**Collected data:**
==*==

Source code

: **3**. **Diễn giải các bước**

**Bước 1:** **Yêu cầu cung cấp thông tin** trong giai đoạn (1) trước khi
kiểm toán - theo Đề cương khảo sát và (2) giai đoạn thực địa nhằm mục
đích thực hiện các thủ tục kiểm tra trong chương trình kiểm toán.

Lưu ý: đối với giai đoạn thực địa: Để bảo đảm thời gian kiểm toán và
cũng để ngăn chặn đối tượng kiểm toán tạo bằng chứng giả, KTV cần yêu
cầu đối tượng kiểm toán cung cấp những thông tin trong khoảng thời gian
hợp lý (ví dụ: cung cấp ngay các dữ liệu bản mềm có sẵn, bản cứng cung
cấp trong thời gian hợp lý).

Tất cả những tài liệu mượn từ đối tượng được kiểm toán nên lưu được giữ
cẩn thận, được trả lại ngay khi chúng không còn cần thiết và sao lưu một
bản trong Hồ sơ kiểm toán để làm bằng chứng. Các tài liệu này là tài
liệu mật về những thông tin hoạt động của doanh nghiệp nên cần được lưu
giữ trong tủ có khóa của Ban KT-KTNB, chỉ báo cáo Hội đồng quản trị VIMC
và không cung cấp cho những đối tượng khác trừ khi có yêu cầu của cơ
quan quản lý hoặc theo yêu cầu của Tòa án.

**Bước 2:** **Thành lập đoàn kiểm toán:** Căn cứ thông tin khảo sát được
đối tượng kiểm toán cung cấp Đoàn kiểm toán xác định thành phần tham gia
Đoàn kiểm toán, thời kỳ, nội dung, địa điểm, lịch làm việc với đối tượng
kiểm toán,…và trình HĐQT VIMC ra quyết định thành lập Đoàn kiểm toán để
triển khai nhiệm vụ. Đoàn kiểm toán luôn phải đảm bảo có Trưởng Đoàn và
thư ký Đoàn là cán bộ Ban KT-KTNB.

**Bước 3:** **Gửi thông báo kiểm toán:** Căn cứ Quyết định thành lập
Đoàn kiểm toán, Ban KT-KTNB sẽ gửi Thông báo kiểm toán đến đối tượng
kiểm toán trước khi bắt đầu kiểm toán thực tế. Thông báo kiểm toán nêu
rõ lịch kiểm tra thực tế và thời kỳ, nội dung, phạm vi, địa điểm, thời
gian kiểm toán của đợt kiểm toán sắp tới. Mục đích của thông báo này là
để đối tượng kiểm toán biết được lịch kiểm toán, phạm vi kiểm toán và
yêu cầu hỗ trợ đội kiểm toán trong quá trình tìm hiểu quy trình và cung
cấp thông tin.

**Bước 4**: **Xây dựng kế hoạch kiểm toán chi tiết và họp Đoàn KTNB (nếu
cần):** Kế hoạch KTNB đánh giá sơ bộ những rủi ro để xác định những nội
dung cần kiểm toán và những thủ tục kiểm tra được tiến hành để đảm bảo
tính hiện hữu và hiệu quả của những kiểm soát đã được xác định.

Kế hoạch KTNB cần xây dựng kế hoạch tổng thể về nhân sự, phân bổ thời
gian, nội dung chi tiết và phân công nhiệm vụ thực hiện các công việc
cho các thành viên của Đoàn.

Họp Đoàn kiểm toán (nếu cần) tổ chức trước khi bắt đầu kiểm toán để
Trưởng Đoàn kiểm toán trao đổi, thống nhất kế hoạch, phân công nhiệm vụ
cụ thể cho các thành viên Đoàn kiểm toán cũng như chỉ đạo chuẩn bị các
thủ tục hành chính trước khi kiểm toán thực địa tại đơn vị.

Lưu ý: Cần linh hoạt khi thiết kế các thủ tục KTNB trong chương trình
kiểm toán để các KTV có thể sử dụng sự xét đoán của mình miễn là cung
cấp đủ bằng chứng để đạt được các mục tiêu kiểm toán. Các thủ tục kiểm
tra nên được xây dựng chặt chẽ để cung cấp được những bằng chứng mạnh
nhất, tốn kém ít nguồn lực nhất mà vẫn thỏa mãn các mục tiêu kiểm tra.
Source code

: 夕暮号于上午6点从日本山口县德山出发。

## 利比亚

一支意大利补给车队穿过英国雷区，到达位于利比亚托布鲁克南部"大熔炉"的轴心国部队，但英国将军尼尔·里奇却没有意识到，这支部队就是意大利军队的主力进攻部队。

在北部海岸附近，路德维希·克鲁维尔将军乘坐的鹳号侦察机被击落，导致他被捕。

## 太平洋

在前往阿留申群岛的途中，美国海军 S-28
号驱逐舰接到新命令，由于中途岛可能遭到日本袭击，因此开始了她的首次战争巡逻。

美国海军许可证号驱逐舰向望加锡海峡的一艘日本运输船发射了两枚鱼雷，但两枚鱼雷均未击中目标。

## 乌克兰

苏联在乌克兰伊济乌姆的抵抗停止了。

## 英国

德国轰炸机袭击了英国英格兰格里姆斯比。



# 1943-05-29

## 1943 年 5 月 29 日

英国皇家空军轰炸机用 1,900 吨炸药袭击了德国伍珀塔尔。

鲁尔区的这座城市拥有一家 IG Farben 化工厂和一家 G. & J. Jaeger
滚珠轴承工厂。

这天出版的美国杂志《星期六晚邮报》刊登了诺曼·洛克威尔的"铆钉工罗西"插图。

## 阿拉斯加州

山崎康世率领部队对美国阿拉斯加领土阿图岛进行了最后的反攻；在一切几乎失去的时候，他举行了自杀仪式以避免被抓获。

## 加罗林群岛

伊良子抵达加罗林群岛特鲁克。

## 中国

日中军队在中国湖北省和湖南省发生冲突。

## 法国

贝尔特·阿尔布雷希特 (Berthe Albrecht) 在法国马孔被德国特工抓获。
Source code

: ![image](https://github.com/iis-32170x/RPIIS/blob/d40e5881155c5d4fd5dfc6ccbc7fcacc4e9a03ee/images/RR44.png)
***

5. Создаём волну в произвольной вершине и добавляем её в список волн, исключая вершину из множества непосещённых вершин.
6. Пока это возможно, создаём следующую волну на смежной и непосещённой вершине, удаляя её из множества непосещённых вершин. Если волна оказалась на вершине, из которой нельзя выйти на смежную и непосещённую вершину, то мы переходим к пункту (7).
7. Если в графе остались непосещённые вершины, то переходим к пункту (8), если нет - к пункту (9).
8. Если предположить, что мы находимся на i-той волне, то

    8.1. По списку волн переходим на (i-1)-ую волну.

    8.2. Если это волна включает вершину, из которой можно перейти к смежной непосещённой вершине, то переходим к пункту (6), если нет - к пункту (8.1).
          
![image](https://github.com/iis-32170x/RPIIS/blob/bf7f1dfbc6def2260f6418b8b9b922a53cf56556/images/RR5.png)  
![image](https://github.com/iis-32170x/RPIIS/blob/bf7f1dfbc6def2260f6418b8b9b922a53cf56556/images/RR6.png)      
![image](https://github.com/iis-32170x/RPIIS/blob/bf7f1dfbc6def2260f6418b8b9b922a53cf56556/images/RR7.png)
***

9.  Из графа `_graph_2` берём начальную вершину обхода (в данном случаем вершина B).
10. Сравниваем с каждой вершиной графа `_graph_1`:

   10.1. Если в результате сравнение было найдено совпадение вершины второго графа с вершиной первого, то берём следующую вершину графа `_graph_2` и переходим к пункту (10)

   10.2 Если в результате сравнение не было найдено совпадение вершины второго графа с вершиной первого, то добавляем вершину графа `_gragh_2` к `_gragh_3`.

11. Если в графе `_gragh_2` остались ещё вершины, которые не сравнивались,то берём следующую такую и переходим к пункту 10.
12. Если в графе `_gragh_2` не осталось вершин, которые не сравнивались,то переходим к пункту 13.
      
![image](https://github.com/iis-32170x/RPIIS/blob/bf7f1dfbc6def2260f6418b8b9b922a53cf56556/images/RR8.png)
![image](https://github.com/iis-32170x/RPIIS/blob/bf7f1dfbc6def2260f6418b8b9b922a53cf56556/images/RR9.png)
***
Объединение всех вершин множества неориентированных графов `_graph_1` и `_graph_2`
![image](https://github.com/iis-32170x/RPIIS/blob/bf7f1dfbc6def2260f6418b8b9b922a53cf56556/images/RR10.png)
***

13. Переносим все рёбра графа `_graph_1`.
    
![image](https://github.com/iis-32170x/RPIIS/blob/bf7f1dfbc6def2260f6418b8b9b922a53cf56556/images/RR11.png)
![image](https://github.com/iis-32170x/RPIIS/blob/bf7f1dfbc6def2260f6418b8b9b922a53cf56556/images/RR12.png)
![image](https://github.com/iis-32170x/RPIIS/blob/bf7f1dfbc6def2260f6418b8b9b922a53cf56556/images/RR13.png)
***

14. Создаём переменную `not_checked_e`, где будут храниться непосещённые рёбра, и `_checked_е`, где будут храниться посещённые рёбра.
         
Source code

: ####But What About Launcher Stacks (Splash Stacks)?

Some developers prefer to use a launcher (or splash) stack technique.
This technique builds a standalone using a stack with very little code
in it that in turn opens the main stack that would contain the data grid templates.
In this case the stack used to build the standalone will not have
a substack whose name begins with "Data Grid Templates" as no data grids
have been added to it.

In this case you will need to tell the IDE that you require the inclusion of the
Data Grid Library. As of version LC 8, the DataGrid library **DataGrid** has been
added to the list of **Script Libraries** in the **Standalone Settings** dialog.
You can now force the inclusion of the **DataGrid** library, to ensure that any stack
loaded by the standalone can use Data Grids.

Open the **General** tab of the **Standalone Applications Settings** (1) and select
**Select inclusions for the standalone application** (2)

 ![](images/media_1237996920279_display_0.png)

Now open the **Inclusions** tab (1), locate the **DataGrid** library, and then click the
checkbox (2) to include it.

==*==

**What the exercise asks:**
Copy out the lines from the one containing "伊良子抵达加罗林群岛特鲁克。" through the one containing "12. Если в графе", with both of those lines included, reproducing them without any change.

**Your response:**
伊良子抵达加罗林群岛特鲁克。

## 中国

日中军队在中国湖北省和湖南省发生冲突。

## 法国

贝尔特·阿尔布雷希特 (Berthe Albrecht) 在法国马孔被德国特工抓获。
Source code

: ![image](https://github.com/iis-32170x/RPIIS/blob/d40e5881155c5d4fd5dfc6ccbc7fcacc4e9a03ee/images/RR44.png)
***

5. Создаём волну в произвольной вершине и добавляем её в список волн, исключая вершину из множества непосещённых вершин.
6. Пока это возможно, создаём следующую волну на смежной и непосещённой вершине, удаляя её из множества непосещённых вершин. Если волна оказалась на вершине, из которой нельзя выйти на смежную и непосещённую вершину, то мы переходим к пункту (7).
7. Если в графе остались непосещённые вершины, то переходим к пункту (8), если нет - к пункту (9).
8. Если предположить, что мы находимся на i-той волне, то

    8.1. По списку волн переходим на (i-1)-ую волну.

    8.2. Если это волна включает вершину, из которой можно перейти к смежной непосещённой вершине, то переходим к пункту (6), если нет - к пункту (8.1).
          
![image](https://github.com/iis-32170x/RPIIS/blob/bf7f1dfbc6def2260f6418b8b9b922a53cf56556/images/RR5.png)  
![image](https://github.com/iis-32170x/RPIIS/blob/bf7f1dfbc6def2260f6418b8b9b922a53cf56556/images/RR6.png)      
![image](https://github.com/iis-32170x/RPIIS/blob/bf7f1dfbc6def2260f6418b8b9b922a53cf56556/images/RR7.png)
***

9.  Из графа `_graph_2` берём начальную вершину обхода (в данном случаем вершина B).
10. Сравниваем с каждой вершиной графа `_graph_1`:

   10.1. Если в результате сравнение было найдено совпадение вершины второго графа с вершиной первого, то берём следующую вершину графа `_graph_2` и переходим к пункту (10)

   10.2 Если в результате сравнение не было найдено совпадение вершины второго графа с вершиной первого, то добавляем вершину графа `_gragh_2` к `_gragh_3`.

11. Если в графе `_gragh_2` остались ещё вершины, которые не сравнивались,то берём следующую такую и переходим к пункту 10.
12. Если в графе `_gragh_2` не осталось вершин, которые не сравнивались,то переходим к пункту 13.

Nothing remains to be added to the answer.